[Page segmentation data]
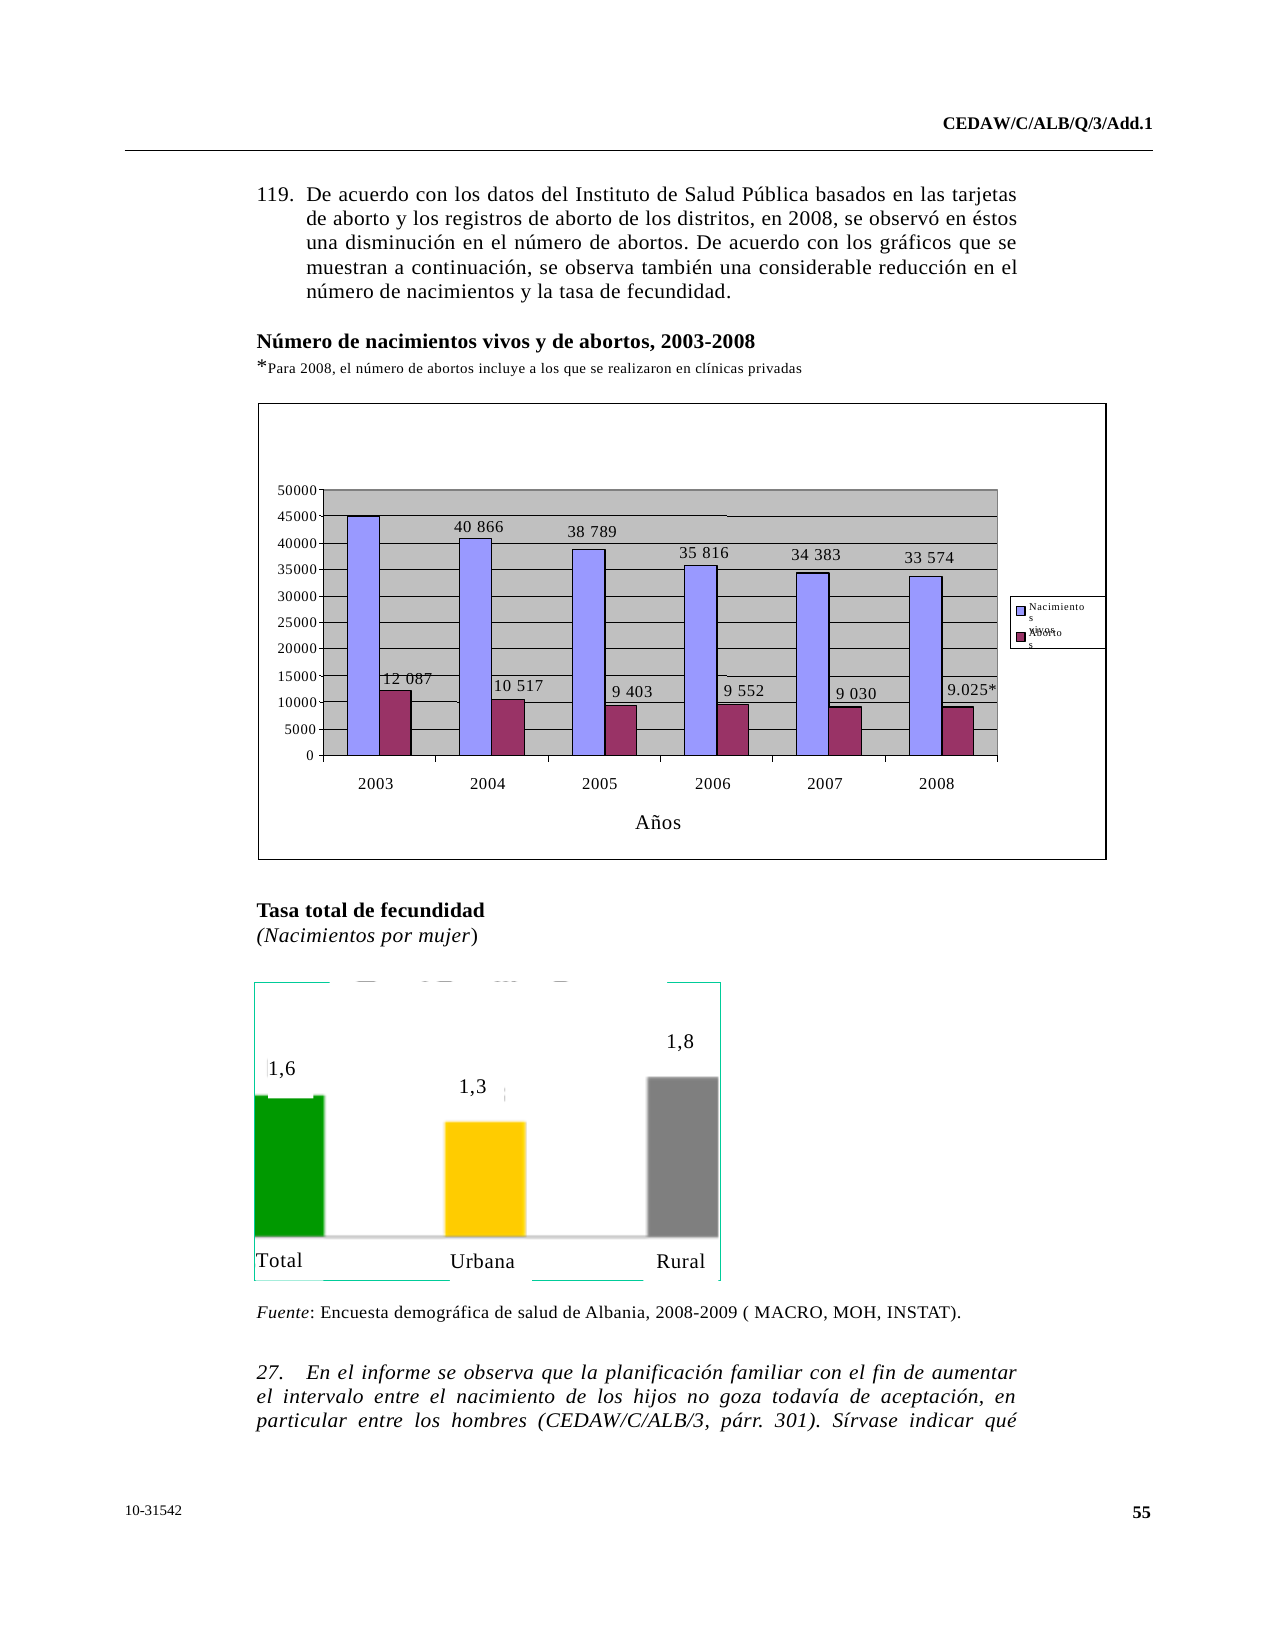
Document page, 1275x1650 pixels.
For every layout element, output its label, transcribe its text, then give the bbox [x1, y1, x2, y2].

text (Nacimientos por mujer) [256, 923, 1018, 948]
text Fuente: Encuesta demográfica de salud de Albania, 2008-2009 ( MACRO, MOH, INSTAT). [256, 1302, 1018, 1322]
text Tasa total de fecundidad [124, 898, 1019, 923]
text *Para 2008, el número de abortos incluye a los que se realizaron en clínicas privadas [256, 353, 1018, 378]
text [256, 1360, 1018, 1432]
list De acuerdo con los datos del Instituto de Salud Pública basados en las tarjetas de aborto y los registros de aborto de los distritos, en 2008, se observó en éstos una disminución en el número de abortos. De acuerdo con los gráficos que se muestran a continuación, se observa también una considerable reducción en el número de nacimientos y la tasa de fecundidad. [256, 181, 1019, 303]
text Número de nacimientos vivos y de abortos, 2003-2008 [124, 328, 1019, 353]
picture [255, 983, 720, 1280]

• Problem
When you copy the data, keep every line exact and leave out each picture.

• Exercise answer
Document page, 1275x1650 pixels.
For every layout element, output its label, transcribe its text, then give the bbox [x1, y1, x2, y2].

text (Nacimientos por mujer) [256, 923, 1018, 948]
text Fuente: Encuesta demográfica de salud de Albania, 2008-2009 ( MACRO, MOH, INSTAT). [256, 1302, 1018, 1322]
text Tasa total de fecundidad [124, 898, 1019, 923]
text *Para 2008, el número de abortos incluye a los que se realizaron en clínicas privadas [256, 353, 1018, 378]
text [256, 1360, 1018, 1432]
list De acuerdo con los datos del Instituto de Salud Pública basados en las tarjetas de aborto y los registros de aborto de los distritos, en 2008, se observó en éstos una disminución en el número de abortos. De acuerdo con los gráficos que se muestran a continuación, se observa también una considerable reducción en el número de nacimientos y la tasa de fecundidad. [256, 181, 1019, 303]
text Número de nacimientos vivos y de abortos, 2003-2008 [124, 328, 1019, 353]
picture [255, 983, 720, 1280]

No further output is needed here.